Foreign companies with customers in South Africa often engage a local service provider to manage the customer relationship and provide support services. The foreign company is usually careful to navigate the employment, corporate and tax risks associated with the engagement and the contract with the local service provider will typically assign any intellectual property created or developed by the service provider to the foreign company. Sounds simple, right? Well, not if the assignment cannot be implemented in practice.

The Currency and Exchanges Act ("the Act") governs the export of capital outside of South Africa. In particular, the regulations to the Act prohibit any person from entering into a transaction whereby capital (or any right to capital) is exported from South Africa, unless permission is obtained from the authorities.

Regulation 10 of the Act expressly defines "capital" as including any intellectual property right, and "export" as including the assignment or transfer of any intellectual property right in favour of a person who is not resident in South Africa. In other words, if intellectual property is created or developed in South Africa and vests in a South African resident, approval must be obtained from the authorities before the intellectual property rights can be assigned to the foreign company.

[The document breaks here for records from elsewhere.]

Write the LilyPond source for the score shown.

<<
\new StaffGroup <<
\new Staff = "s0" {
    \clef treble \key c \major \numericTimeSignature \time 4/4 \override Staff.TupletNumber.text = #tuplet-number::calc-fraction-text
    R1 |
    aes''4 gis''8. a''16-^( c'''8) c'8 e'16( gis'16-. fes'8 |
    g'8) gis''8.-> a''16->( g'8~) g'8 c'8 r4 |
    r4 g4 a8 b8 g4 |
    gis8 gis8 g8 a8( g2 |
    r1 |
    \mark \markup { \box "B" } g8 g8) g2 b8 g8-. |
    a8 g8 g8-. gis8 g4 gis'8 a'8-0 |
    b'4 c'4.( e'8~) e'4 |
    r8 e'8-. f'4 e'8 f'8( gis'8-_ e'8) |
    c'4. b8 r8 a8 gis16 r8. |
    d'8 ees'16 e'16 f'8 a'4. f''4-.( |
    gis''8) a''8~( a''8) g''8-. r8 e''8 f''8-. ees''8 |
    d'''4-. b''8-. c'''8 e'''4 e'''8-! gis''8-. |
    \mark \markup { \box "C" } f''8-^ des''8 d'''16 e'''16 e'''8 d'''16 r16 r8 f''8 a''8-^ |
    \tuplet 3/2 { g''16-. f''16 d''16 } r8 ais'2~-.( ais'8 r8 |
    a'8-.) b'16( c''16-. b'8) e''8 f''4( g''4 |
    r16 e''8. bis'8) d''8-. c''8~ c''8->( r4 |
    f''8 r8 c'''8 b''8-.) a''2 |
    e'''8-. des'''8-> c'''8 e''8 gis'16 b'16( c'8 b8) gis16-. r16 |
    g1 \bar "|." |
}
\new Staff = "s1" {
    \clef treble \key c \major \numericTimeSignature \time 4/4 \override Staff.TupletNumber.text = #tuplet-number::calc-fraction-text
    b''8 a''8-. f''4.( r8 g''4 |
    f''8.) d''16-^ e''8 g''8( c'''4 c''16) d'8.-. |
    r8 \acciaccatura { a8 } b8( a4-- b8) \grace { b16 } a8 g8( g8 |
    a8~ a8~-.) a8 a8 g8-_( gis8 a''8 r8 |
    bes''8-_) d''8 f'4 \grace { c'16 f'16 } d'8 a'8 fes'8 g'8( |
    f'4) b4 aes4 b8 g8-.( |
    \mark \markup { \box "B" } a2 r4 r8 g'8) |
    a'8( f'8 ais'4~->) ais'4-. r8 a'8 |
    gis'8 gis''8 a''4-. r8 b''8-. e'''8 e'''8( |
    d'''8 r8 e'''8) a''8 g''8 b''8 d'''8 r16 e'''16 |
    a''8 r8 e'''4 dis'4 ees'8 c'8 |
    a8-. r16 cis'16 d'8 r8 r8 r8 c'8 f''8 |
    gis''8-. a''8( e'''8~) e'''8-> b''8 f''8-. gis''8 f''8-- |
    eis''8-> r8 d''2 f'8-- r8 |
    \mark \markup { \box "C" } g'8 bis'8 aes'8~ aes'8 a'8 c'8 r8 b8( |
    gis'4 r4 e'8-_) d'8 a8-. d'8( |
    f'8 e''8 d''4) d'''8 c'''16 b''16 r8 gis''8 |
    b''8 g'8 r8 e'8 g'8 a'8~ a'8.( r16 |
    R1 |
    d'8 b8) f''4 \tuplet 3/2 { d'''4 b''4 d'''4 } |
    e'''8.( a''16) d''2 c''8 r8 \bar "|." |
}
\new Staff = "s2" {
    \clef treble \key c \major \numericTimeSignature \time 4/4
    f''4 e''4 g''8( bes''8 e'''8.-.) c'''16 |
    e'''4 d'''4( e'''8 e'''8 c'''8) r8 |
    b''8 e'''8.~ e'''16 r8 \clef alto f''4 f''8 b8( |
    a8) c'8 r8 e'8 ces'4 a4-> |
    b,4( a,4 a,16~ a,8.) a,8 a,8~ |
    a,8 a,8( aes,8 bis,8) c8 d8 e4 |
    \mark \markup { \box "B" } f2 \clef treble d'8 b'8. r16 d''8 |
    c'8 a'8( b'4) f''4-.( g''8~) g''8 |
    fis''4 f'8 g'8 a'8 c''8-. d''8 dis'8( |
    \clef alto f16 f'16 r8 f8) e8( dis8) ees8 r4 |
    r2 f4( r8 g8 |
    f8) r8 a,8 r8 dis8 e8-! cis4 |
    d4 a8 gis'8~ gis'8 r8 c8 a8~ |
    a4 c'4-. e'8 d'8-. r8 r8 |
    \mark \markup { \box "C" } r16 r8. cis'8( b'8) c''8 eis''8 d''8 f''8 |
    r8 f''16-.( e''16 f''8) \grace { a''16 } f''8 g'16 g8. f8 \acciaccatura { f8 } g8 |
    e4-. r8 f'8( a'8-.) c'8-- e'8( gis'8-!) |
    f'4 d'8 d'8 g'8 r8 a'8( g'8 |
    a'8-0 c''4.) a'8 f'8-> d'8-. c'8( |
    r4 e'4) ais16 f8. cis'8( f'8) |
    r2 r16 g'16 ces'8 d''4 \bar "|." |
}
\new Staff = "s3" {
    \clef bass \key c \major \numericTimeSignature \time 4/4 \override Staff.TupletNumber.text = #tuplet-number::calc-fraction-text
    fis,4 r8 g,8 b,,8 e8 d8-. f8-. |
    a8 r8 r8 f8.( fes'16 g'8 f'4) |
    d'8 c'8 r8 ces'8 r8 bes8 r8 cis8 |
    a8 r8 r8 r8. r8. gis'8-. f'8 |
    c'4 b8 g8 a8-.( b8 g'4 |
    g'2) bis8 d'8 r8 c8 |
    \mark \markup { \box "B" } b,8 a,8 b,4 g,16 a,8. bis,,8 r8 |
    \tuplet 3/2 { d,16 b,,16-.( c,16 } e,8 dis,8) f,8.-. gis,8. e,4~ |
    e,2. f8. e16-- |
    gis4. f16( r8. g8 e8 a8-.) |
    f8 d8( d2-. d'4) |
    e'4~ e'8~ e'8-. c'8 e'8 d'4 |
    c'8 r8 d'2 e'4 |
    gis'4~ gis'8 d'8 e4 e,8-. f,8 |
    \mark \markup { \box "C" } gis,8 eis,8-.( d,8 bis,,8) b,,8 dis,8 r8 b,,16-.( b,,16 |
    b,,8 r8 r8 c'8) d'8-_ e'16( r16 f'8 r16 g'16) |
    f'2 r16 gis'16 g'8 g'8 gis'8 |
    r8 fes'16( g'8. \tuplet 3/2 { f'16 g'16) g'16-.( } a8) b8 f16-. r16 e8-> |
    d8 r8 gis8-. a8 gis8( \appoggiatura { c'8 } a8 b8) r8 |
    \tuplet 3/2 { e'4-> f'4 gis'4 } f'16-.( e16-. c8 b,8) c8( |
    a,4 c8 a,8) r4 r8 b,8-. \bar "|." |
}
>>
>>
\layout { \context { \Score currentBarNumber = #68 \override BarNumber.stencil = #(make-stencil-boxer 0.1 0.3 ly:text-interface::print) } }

In practice, approval is difficult to obtain. Whilst the Exchange Control Rulings provide a carve out for unlisted technology, media, telecommunications, exploration and other research and development companies, the conditions relating to the carve out are burdensome and impractical. This is especially true for foreign companies with a limited customer base in South Africa. In addition, failure to comply with the Regulations may result in severe penalties - imprisonment of up to five years and/or a hefty fine of up to ZAR 250,000.

What to do?

Foreign companies who are eager to do business in South Africa but alive to inadvertent technical difficulties that could arise, may seek ways from benefitting from intellectual property created or developed in South Africa, without triggering the rules relating to the "export" of "capital". Whilst users are awaiting a view from the courts, options may include the following:

  • Agree that there is an automatic and initial vesting of the intellectual property in the foreign company. In this way, the intellectual property does not vest first in the service provider and then transfer over to the foreign company - it vests in the foreign company from its creation.
  • Where the foreign company incorporates a subsidiary or registers a branch (external company) in South Africa, use the standard assignment language to vest the intellectual property in the subsidiary/branch. The subsidiary/branch can then grant a licence to the foreign company to use the intellectual property.

Conclusion

Businesses seeking to invest in South Africa need not be deterred from doing so merely because of regulatory concerns. Whilst there is room for removing some red tape that stifles investment into our jurisdiction, proper interpretation of legal obligations could result in less burdensome responsibilities than may appear to be the case at first blush.